Activity -
From the material below, return every line that includes "bold".

Provided material -
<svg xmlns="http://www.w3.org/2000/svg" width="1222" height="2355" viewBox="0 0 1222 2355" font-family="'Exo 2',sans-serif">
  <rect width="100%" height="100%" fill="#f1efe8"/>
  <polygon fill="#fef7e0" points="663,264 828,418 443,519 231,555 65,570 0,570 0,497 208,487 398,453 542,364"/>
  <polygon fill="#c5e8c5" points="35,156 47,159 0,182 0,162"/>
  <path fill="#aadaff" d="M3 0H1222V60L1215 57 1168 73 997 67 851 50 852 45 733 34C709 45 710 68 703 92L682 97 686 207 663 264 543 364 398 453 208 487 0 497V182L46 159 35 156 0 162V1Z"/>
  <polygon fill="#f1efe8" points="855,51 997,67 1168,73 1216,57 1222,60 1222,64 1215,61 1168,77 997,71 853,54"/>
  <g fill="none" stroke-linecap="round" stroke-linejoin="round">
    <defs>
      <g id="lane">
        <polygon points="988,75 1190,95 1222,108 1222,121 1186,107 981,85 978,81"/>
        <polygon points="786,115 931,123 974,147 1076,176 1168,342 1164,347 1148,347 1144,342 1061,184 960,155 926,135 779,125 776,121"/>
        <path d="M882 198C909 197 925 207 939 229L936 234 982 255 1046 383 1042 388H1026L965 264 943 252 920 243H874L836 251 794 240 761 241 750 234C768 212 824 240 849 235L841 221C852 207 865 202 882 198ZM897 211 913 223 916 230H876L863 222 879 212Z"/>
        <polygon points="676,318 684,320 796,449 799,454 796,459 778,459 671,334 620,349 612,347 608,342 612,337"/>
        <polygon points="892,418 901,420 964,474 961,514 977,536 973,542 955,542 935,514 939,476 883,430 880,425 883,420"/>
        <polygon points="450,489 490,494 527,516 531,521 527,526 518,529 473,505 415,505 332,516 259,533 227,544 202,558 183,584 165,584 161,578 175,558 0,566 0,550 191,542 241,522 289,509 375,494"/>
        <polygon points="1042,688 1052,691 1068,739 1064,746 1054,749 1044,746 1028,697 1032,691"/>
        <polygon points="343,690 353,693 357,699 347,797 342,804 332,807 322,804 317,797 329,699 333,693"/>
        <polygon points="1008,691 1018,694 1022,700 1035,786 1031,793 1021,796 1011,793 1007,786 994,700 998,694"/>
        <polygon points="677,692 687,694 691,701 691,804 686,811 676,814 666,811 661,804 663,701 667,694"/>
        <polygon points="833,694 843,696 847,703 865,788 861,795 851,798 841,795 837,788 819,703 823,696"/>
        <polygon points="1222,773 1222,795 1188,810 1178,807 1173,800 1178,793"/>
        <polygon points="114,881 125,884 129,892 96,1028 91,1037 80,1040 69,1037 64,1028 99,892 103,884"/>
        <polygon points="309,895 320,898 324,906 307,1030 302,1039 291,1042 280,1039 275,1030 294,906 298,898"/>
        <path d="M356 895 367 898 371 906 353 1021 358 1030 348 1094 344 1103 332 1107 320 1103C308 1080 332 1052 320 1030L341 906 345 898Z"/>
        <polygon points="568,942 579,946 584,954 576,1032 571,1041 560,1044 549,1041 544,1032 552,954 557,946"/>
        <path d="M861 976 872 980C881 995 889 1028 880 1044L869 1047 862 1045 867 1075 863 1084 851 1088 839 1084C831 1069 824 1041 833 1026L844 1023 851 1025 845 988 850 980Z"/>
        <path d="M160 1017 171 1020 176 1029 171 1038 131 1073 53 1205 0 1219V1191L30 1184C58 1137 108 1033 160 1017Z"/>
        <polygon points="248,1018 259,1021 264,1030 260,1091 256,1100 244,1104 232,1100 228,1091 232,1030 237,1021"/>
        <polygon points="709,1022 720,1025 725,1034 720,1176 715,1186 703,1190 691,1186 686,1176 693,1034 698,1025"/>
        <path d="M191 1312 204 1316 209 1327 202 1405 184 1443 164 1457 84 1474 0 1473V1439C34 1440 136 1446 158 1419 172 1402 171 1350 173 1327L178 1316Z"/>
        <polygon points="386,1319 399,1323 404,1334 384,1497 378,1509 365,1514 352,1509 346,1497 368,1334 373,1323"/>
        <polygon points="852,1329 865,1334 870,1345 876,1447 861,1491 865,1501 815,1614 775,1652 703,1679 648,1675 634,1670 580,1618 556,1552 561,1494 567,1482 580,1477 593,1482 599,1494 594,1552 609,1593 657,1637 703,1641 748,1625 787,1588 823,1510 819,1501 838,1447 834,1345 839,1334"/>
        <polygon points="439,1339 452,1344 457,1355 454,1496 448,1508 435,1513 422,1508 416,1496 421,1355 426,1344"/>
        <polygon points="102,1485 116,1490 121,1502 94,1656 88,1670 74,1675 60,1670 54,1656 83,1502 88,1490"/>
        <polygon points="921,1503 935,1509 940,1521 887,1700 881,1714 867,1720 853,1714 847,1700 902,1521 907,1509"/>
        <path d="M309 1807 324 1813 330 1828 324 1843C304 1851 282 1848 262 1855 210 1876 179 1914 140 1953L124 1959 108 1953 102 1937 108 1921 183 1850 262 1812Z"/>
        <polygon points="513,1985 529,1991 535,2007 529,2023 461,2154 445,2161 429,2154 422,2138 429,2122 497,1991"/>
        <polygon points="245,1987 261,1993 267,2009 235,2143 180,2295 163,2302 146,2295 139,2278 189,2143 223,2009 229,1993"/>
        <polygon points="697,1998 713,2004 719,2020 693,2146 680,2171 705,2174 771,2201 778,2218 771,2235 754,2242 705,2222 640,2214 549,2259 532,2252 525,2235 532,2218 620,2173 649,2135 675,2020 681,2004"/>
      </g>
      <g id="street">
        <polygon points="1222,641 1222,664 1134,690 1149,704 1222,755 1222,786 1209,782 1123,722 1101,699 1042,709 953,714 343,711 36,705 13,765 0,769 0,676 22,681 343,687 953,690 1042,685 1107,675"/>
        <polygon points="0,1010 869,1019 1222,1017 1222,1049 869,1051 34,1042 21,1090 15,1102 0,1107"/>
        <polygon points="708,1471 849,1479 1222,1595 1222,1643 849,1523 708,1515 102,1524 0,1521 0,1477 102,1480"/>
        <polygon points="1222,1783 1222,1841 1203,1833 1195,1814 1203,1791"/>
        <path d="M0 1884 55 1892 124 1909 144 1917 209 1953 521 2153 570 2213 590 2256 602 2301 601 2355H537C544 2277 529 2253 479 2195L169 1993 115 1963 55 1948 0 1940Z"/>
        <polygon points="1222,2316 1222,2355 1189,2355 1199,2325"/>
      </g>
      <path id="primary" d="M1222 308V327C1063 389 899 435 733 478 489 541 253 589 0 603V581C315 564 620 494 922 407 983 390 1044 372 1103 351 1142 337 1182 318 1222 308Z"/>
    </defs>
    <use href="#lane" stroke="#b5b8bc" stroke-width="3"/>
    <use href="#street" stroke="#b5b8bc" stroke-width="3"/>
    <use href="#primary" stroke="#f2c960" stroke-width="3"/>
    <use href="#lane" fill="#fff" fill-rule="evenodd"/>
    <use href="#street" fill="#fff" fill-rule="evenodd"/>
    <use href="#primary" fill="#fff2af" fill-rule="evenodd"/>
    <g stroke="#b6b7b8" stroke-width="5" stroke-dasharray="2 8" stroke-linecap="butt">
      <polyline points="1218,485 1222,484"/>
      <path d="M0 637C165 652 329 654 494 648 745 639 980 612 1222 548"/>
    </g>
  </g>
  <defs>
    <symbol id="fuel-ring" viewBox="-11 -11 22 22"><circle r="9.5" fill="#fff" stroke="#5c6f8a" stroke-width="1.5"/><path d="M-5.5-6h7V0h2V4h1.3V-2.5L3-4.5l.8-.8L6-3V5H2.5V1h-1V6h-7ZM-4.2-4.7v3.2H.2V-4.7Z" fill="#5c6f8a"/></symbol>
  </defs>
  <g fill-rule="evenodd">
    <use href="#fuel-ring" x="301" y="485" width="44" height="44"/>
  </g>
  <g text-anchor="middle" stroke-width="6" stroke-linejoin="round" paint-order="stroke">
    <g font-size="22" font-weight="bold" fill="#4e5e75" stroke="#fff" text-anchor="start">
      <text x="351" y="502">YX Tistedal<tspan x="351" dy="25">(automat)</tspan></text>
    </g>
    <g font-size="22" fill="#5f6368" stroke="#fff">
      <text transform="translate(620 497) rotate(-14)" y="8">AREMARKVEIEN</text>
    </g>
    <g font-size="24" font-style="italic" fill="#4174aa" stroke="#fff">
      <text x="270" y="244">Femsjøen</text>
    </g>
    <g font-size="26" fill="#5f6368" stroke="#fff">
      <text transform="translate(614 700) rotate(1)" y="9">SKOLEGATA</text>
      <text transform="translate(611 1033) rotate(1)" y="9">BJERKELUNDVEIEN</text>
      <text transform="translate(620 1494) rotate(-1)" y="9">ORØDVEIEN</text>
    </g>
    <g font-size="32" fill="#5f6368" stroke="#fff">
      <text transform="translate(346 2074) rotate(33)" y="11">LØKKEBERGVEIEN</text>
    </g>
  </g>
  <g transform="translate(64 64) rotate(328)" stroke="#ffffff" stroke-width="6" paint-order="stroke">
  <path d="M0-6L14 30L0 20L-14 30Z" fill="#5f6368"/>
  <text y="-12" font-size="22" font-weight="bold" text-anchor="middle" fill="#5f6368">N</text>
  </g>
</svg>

Written answer -
    <g font-size="22" font-weight="bold" fill="#4e5e75" stroke="#fff" text-anchor="start">
  <text y="-12" font-size="22" font-weight="bold" text-anchor="middle" fill="#5f6368">N</text>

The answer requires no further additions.